## Available data
^^^^

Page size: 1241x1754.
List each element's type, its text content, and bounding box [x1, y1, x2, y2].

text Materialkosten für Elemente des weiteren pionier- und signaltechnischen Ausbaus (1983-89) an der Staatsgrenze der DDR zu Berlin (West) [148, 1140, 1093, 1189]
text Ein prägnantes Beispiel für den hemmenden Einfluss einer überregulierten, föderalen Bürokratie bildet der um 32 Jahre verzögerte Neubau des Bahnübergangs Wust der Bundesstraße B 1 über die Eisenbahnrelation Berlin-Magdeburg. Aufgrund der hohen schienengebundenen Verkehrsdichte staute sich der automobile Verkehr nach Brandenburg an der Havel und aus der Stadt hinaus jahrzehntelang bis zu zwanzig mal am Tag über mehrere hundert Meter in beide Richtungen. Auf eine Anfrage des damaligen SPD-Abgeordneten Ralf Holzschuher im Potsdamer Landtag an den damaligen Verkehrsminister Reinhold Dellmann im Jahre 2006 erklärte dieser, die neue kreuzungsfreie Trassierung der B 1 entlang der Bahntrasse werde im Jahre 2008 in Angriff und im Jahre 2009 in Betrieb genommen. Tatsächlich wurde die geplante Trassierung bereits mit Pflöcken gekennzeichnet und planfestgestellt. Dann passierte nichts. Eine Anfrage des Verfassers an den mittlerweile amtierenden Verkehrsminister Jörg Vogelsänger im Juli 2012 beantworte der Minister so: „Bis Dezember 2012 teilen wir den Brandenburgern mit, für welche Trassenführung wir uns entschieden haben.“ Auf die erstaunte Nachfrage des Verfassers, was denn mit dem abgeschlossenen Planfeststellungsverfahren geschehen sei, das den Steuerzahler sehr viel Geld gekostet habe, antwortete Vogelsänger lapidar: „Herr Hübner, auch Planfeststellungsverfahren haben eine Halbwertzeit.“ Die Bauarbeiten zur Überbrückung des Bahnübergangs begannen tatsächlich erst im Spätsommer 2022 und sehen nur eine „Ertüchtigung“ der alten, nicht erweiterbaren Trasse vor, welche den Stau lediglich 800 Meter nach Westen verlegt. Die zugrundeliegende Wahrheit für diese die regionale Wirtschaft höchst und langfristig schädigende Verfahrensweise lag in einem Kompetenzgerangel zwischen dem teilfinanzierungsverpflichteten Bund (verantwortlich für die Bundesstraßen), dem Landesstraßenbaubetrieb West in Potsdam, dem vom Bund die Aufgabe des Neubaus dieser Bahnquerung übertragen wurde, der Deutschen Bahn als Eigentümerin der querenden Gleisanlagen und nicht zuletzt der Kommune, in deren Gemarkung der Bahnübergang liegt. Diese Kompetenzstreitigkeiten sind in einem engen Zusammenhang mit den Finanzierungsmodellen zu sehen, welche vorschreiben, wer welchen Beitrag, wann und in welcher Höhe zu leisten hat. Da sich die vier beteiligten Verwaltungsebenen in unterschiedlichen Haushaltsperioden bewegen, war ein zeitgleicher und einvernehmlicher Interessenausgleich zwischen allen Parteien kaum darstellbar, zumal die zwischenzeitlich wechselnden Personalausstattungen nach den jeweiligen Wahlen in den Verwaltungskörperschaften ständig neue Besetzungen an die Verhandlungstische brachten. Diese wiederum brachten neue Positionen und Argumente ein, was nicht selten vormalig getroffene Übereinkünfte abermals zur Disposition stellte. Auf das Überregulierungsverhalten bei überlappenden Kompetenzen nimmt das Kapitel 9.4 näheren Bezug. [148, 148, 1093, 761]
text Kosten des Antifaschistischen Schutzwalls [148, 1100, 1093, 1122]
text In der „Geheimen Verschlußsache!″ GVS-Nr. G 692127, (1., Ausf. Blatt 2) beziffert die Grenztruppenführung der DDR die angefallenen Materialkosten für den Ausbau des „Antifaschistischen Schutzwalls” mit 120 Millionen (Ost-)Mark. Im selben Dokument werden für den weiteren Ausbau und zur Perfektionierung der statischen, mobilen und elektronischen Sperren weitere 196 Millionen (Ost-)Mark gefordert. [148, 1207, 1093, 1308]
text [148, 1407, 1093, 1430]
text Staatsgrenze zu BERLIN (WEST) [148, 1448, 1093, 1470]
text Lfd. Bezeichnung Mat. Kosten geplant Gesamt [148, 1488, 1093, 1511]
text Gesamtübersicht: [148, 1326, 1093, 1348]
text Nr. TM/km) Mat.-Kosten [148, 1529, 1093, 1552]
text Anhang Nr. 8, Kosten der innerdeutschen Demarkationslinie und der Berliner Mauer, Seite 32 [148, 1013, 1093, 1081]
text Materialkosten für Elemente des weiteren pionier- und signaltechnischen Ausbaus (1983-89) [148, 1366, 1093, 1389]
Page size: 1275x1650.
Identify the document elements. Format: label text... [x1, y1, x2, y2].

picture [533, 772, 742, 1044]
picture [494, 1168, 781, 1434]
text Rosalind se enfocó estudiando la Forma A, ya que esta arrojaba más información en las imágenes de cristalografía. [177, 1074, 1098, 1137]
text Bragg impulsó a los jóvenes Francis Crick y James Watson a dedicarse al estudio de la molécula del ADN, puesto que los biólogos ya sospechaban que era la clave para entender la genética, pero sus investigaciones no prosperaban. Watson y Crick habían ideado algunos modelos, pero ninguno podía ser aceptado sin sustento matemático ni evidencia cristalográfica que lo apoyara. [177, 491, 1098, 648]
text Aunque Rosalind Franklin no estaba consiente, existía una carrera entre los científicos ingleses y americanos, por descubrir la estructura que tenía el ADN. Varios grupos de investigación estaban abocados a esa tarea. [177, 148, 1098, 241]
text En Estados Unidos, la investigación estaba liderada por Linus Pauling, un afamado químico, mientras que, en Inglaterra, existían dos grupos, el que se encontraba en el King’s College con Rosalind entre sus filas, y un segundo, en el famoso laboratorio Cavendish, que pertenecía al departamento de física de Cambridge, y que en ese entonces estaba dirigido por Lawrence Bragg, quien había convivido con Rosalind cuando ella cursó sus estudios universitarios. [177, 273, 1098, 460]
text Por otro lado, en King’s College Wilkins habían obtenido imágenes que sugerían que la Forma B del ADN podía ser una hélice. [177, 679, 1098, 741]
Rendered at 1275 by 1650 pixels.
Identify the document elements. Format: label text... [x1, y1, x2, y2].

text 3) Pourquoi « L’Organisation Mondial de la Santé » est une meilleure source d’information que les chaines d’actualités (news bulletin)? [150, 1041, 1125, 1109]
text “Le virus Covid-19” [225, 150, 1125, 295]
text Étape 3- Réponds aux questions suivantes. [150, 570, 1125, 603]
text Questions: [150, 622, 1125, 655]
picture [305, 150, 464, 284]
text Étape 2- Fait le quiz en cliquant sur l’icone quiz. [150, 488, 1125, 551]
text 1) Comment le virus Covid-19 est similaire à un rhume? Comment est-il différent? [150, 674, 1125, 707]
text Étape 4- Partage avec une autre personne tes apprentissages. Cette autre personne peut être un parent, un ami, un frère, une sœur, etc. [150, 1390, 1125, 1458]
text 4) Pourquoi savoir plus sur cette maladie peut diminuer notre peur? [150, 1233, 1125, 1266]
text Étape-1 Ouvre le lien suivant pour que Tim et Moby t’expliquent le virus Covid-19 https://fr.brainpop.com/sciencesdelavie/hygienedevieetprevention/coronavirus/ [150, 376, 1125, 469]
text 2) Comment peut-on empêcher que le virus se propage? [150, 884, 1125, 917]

^^^^

## Exercise prompt
For this exercise, output exactly the lines above from the line with "text [148, 1407, 1093, 1430]" to the line with "Page size: 1275x1650.", counting both, and leave out the rest.

## Written solution
text [148, 1407, 1093, 1430]
text Staatsgrenze zu BERLIN (WEST) [148, 1448, 1093, 1470]
text Lfd. Bezeichnung Mat. Kosten geplant Gesamt [148, 1488, 1093, 1511]
text Gesamtübersicht: [148, 1326, 1093, 1348]
text Nr. TM/km) Mat.-Kosten [148, 1529, 1093, 1552]
text Anhang Nr. 8, Kosten der innerdeutschen Demarkationslinie und der Berliner Mauer, Seite 32 [148, 1013, 1093, 1081]
text Materialkosten für Elemente des weiteren pionier- und signaltechnischen Ausbaus (1983-89) [148, 1366, 1093, 1389]
Page size: 1275x1650.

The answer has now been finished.